I’m obsessed with the U.S. Chemical Safety Board YouTube channel. The Deepwater Horizon blowout video is amazing, but so are the Hurricane Harvey Arkema Chemical Plant disaster, the Philadelphia refinery disaster, the Torrance refinery disaster, the Richmond refinery disaster…
And now, the good guys:
John Beard is fighting ExxonMobil and Sempra’s plans to build “two multibillion-dollar liquefied natural gas plants in his predominantly Black and Hispanic coastal town” of Port Arthur, Texas.
“These companies, no matter what they say, are basically sacrificing communities of color in order to get wealthier, more affluent communities cheap fossil fuels.”
Congratulations to the recipients of the 2022 Rachel’s Network Catalyst Awards, which honor women leaders of color for their commitment to a healthy planet.
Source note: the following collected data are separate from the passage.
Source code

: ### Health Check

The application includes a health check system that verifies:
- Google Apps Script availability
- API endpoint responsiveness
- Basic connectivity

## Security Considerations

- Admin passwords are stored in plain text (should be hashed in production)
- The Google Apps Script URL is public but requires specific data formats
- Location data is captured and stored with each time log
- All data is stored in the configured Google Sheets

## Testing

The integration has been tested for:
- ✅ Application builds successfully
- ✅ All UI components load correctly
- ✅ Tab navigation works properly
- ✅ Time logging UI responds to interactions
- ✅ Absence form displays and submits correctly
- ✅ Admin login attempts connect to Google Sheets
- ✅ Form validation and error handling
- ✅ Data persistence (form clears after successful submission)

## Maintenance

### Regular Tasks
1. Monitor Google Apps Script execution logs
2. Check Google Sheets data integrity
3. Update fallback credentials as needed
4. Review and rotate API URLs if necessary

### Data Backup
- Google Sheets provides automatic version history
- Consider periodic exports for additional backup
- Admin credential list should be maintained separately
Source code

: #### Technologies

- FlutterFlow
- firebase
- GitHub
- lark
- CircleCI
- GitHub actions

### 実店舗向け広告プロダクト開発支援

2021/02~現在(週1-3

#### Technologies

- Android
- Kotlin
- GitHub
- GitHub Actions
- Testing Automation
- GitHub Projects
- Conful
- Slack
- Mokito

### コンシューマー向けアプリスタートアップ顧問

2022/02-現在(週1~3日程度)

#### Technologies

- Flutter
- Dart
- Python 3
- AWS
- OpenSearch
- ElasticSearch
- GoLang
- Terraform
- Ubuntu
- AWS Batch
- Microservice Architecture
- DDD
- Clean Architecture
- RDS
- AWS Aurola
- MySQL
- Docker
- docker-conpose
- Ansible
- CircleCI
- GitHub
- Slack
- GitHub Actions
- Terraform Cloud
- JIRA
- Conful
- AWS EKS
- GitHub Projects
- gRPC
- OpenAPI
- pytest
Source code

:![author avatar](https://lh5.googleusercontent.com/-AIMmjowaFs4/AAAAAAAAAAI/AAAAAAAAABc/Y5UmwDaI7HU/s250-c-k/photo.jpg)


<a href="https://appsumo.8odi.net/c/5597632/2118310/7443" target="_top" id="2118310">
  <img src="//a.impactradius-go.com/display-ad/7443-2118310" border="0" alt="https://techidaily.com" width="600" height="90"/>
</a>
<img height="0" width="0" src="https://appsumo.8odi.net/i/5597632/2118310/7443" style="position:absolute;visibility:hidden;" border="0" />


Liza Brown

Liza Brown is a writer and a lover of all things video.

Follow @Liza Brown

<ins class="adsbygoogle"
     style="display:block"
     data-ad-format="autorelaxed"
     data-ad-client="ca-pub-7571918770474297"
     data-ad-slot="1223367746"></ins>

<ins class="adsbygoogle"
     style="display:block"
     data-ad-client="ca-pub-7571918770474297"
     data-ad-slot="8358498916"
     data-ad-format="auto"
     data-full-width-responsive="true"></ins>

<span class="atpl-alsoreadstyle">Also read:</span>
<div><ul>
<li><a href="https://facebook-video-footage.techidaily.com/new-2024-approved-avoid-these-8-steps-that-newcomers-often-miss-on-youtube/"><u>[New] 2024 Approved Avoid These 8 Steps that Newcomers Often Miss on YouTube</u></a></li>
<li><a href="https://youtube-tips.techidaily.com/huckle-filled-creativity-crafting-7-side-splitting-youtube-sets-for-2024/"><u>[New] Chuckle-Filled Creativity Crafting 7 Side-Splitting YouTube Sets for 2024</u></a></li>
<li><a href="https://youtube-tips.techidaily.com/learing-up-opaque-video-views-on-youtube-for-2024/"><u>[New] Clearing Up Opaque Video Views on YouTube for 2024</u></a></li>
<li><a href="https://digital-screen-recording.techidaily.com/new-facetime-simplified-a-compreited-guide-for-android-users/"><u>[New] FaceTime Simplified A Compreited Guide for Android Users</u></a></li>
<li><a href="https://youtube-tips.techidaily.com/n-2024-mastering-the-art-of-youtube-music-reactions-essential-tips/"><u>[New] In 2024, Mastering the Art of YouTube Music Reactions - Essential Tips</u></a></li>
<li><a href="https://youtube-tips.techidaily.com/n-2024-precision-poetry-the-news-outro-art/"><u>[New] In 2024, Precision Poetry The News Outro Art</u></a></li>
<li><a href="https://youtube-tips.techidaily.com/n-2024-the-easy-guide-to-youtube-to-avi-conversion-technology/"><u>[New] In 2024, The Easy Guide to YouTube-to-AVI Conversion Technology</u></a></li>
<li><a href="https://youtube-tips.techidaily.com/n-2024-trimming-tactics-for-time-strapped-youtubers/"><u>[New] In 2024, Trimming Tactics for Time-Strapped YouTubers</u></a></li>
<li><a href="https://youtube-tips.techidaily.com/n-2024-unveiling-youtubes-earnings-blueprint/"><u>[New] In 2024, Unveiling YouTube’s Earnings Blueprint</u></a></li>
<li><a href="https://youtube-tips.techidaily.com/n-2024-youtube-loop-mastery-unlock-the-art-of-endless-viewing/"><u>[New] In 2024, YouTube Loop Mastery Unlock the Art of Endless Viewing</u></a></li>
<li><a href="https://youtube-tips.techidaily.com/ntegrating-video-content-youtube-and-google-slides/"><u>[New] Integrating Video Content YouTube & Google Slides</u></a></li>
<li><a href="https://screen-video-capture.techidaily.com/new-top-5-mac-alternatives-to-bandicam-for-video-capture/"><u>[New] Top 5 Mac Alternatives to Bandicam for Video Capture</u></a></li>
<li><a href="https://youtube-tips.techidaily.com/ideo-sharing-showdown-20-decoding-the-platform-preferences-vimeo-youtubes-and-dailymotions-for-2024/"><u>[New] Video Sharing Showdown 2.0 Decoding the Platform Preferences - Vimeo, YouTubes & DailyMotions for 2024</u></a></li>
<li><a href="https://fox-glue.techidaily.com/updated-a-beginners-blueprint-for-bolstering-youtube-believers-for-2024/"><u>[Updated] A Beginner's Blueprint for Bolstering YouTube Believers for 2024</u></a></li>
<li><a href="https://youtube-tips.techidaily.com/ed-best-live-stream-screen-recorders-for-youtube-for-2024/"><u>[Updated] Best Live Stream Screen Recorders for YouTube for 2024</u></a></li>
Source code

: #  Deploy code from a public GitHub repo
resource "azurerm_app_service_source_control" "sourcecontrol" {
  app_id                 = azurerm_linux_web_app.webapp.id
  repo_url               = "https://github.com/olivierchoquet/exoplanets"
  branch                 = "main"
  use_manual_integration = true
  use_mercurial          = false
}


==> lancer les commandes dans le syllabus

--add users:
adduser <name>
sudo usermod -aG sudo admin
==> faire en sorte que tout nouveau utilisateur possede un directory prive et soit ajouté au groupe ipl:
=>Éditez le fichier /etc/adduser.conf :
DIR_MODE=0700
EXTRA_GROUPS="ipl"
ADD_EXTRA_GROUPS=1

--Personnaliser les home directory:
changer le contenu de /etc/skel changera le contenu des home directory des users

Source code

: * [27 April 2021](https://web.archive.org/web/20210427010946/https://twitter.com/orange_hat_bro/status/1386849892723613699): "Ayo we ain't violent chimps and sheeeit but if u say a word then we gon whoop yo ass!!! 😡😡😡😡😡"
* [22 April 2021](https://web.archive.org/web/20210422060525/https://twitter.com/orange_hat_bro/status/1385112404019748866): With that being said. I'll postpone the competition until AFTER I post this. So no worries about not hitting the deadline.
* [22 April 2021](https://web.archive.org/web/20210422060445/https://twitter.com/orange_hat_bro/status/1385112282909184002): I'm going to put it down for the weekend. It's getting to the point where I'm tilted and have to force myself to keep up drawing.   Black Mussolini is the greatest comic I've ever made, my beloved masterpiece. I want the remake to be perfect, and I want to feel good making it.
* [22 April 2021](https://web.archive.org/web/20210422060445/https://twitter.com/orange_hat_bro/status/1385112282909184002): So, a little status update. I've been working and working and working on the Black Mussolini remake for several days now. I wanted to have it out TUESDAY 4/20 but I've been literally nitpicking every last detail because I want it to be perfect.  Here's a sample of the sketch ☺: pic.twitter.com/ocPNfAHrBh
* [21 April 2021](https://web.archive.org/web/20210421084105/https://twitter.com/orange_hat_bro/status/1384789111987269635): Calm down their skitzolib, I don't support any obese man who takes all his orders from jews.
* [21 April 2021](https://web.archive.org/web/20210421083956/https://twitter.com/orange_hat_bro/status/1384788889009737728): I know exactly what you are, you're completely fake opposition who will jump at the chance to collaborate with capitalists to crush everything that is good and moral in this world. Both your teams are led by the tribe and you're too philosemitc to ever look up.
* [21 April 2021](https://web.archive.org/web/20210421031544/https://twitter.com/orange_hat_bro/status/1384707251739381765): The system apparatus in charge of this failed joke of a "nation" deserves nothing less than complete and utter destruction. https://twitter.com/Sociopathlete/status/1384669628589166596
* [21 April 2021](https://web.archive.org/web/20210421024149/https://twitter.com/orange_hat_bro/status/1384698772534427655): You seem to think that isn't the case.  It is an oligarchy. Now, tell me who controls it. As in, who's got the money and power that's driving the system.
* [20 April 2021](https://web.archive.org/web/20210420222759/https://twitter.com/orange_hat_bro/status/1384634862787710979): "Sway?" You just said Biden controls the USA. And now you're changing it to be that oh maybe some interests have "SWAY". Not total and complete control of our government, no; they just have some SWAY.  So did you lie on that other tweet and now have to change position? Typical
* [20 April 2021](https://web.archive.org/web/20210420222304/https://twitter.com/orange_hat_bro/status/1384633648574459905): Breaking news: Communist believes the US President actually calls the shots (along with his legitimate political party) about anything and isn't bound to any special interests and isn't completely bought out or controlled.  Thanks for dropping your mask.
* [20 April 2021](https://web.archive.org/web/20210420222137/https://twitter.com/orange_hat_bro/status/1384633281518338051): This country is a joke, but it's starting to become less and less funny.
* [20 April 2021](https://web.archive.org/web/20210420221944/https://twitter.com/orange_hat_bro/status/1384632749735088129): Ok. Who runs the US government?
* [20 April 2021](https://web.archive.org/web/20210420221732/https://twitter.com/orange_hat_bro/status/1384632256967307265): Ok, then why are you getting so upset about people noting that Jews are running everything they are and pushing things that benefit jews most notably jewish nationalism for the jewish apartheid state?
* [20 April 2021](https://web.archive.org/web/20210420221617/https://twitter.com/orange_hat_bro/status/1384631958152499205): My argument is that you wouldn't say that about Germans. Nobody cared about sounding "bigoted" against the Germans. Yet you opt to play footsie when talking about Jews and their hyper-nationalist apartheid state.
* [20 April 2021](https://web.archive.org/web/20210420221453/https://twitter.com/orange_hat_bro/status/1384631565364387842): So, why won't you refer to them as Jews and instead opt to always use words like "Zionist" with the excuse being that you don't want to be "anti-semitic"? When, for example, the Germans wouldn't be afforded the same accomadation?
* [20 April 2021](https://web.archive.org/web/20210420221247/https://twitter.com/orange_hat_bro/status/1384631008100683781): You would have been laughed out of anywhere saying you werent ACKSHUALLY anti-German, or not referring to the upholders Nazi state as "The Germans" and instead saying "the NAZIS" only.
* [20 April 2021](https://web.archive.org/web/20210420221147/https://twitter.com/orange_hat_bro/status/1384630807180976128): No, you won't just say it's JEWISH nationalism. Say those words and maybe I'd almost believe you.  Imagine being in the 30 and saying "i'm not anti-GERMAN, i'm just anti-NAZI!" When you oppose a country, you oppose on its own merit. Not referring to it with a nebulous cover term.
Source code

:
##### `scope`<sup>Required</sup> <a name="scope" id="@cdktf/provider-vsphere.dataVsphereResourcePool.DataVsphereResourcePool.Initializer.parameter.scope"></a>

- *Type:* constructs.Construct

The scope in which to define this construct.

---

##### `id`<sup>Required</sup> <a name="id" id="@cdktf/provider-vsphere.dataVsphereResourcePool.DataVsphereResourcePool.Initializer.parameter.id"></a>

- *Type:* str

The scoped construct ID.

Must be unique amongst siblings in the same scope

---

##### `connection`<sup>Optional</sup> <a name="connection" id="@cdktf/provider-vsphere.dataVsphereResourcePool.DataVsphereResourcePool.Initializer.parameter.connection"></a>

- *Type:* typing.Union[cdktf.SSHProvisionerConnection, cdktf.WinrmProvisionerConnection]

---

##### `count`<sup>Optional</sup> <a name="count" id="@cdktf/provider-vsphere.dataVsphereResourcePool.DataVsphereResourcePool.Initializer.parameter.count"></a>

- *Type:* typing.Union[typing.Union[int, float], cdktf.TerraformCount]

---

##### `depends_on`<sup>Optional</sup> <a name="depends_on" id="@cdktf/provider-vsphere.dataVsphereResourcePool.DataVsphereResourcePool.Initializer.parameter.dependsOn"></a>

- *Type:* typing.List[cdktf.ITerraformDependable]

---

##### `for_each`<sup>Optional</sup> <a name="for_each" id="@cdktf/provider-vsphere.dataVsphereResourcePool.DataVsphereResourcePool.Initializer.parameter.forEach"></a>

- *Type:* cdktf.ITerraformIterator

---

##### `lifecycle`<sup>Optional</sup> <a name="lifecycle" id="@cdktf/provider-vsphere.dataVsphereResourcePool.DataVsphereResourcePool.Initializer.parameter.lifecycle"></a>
Winners include Louisiana’s Colette Pichon Battle and Cherri Foytlin, Fatuma Emmad of Denver, and Zulene Mayfield and Ciara Williams of Chester, Pa.
Agustín Carbó, the first chairman of the Puerto Rico Energy Commission and currently at the Environmental Defense Fund, will serve as director of the Puerto Rico Grid Modernization and Recovery Team. Energy Secretary Jennifer Granholm announced the appointment last week in her remarks at the Solar and Energy Storage Association of Puerto Rico Summit.